Jana Urbanová, née Klačerová, in the summer of 1945 after her return from Terezín
Jana Urbanová, née Klačerová, in the summer of 1945 after her return from Terezín
photo: Witness´s archive

Jana Urbanová, née Klačerová, was born on 10 November 1937 in Teplice, her father was of Jewish origin and her mother a Christian. After the occupation of the Sudetenland by Nazi Germany, they had to flee to the interior of the country and settled in Mníšek pod Brdy. During the Nazi occupation, her father continued to treat his patients there despite the ban, for which he was arrested and briefly detained. Afterwards, the family had to leave for Prague, where they lived separately in the Jewish community.
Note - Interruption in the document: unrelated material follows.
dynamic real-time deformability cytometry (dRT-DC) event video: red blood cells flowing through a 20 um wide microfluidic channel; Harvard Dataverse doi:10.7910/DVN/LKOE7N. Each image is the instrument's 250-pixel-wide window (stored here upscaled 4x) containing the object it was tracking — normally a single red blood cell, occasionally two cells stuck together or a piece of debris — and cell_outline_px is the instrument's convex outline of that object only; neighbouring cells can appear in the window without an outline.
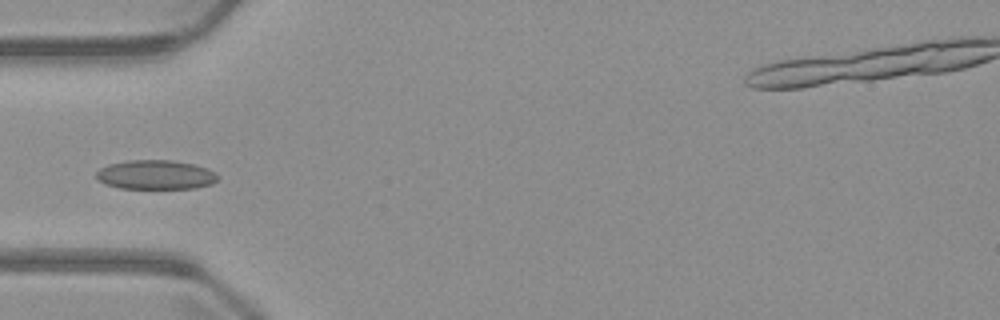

The father worked in the Treuhandstelle, then found a job as a doctor in the Jewish hospital in Lublaňská Street, where he helped hide orphans from transport. In 1944, the Klačers were summoned to the transport, and the witness and her father boarded and left for Terezín in February 1945. The mother hid from deportation with witness´s younger brother Ivan until the end of the war. While in the concentration camp, the witness performed in a play called The Little Beetles, performed for the Red Cross committee. After the liberation of the concentration camp, her father helped her during the typhus epidemic; he contracted it himself, but later recovered in Prague. After the war, the family was reunited and returned to Osek, where Josef Klačer helped the displaced Germans. He also founded an amateur theatre there. The witness became a teacher there, after the invasion of Czechoslovakia by Warsaw Pact troops in 1968, she left the Communist Party of Czechoslovakia and was reassigned at work. Later, she studied directing at the Academy of Performing Arts, Theatre Faculty (DAMU) and worked as a regional methodologist of amateur theatre. She devoted most of her life to it, she worked in ensembles in Osek and Krupka and won many awards. She died on 4 October 2023.